Work request ▸ Copy the listing below, putting "image" in place of every "photo" and changing nothing else. Omit the pictures from your copy.

Raw data ▸

Content starts

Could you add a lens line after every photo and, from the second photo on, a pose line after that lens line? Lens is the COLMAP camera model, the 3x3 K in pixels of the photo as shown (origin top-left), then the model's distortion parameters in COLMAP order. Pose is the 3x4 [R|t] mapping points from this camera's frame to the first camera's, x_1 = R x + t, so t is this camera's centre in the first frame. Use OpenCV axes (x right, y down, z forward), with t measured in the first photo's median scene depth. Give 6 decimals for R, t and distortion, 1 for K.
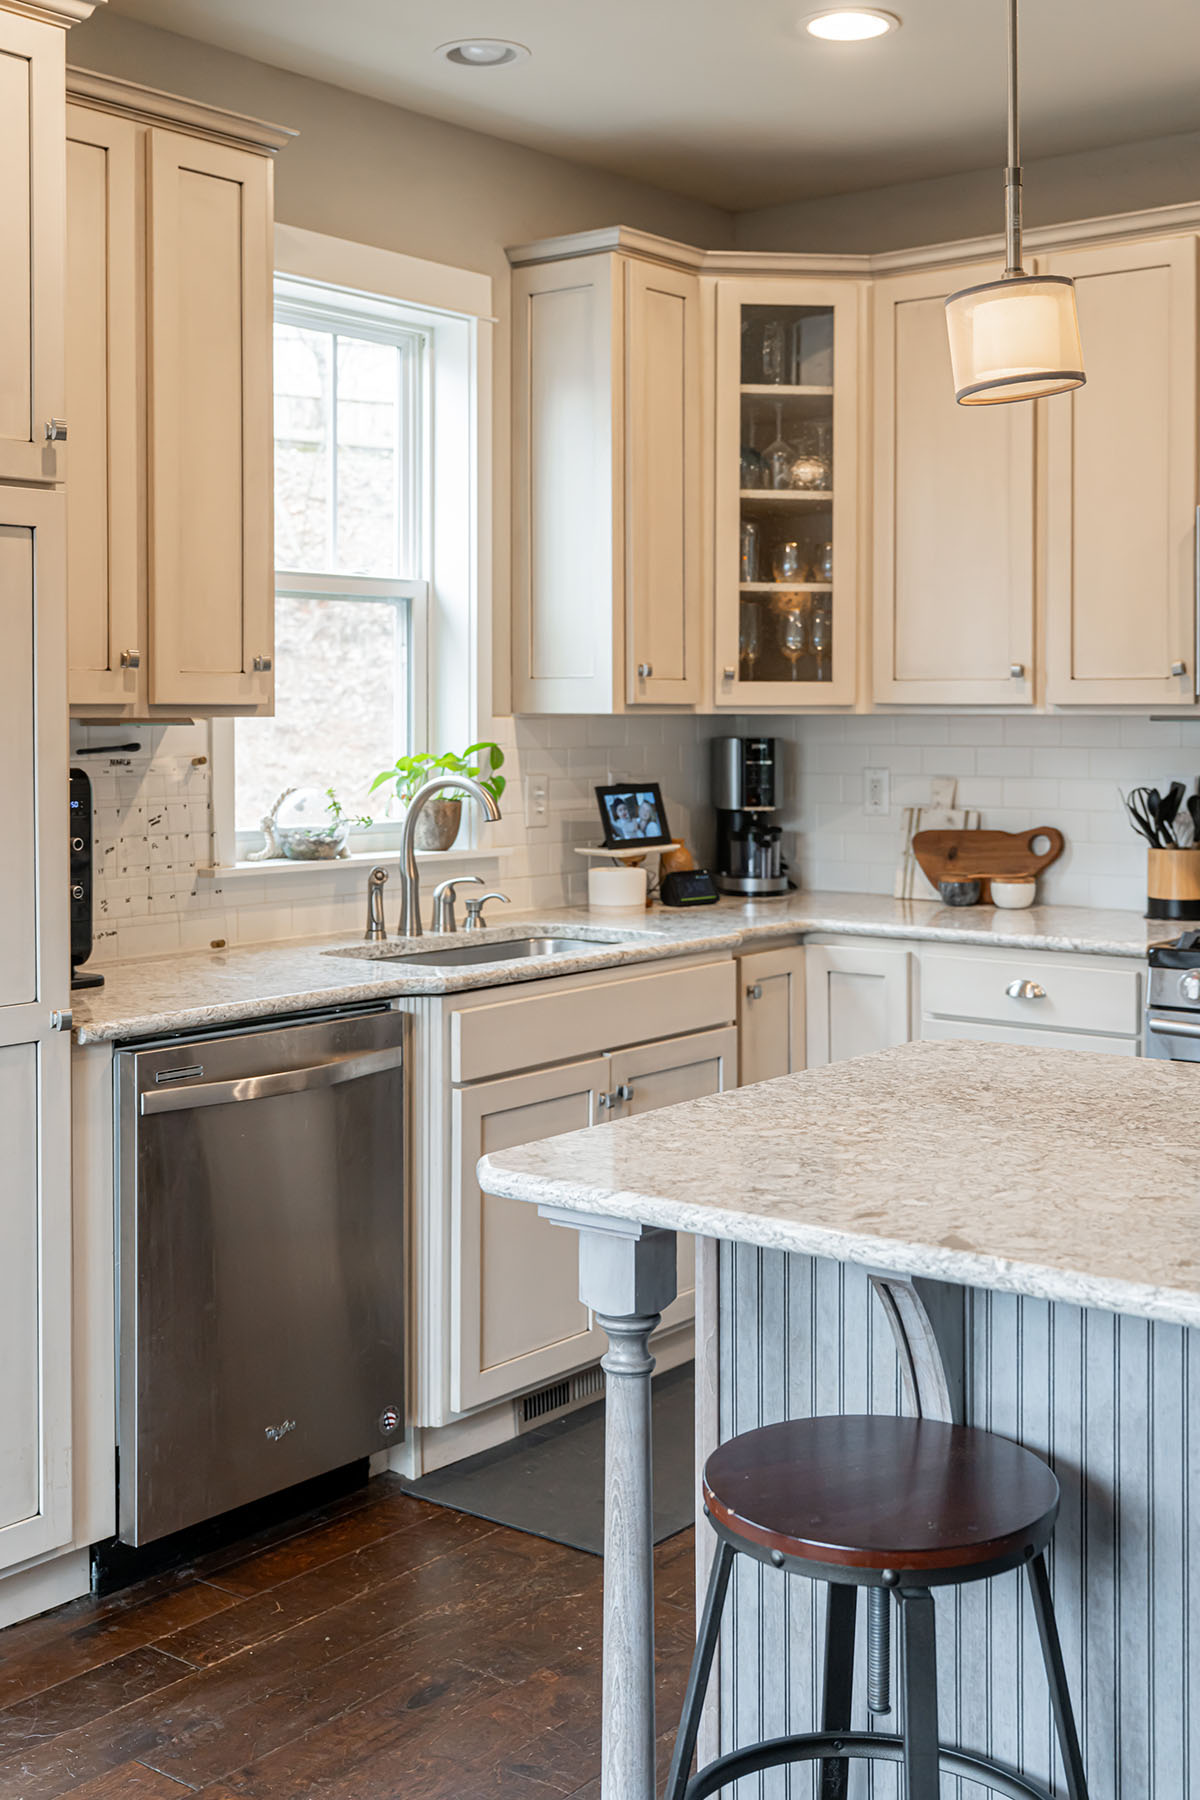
lens RADIAL K [[2060.1, 0, 571.1], [0, 2060.1, 712.3], [0, 0, 1]] dist [0.001557, 0.000000]
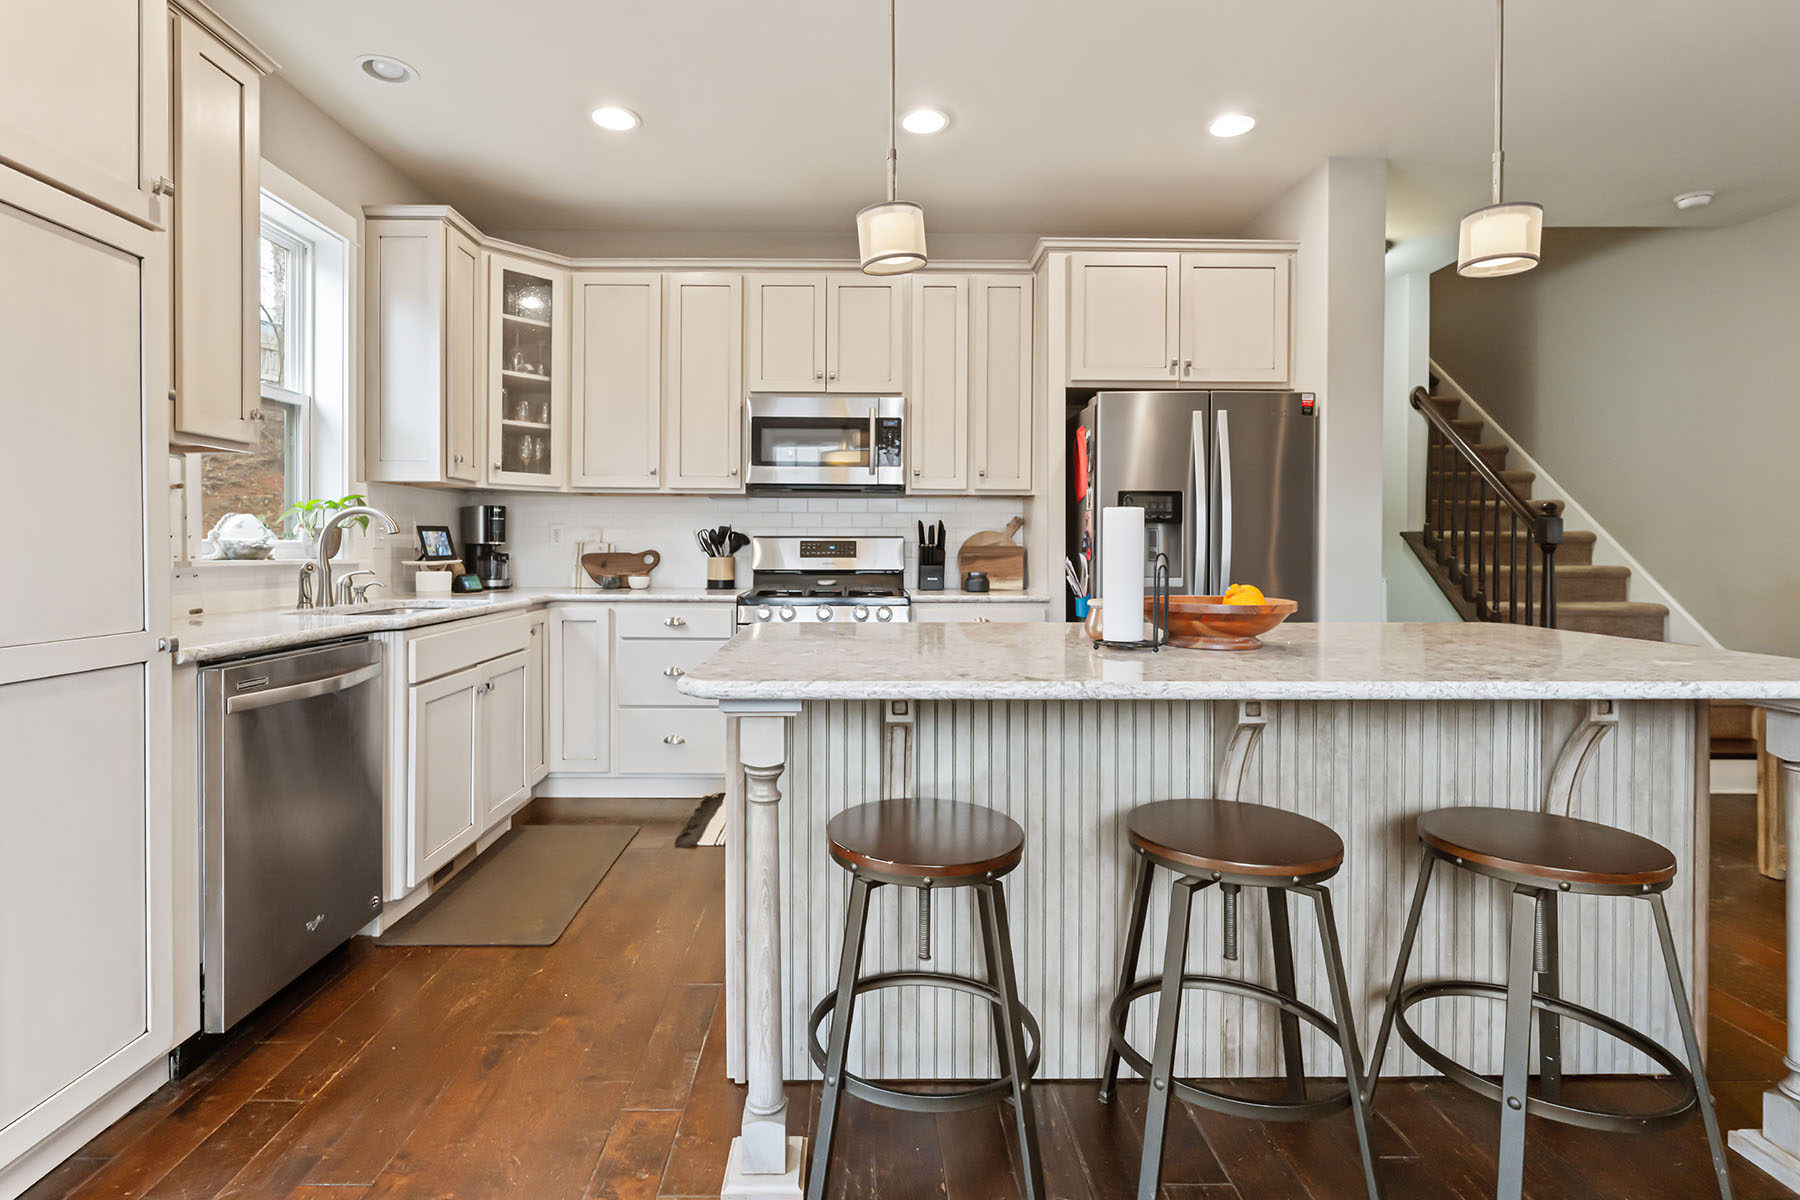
lens RADIAL K [[853.7, 0, 854.2], [0, 853.7, 553.1], [0, 0, 1]] dist [0.003013, 0.000278]
pose [[0.778891, 0.002162, 0.627156, -0.162775], [-0.005901, 0.999975, 0.003880, 0.057191], [-0.627132, -0.006723, 0.778884, 0.204374]]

Content ends

Output below ▸
Could you add a lens line after every image and, from the second image on, a pose line after that lens line? Lens is the COLMAP camera model, the 3x3 K in pixels of the image as shown (origin top-left), then the model's distortion parameters in COLMAP order. Pose is the 3x4 [R|t] mapping points from this camera's frame to the first camera's, x_1 = R x + t, so t is this camera's centre in the first frame. Use OpenCV axes (x right, y down, z forward), with t measured in the first image's median scene depth. Give 6 decimals for R, t and distortion, 1 for K.
lens RADIAL K [[2060.1, 0, 571.1], [0, 2060.1, 712.3], [0, 0, 1]] dist [0.001557, 0.000000]
lens RADIAL K [[853.7, 0, 854.2], [0, 853.7, 553.1], [0, 0, 1]] dist [0.003013, 0.000278]
pose [[0.778891, 0.002162, 0.627156, -0.162775], [-0.005901, 0.999975, 0.003880, 0.057191], [-0.627132, -0.006723, 0.778884, 0.204374]]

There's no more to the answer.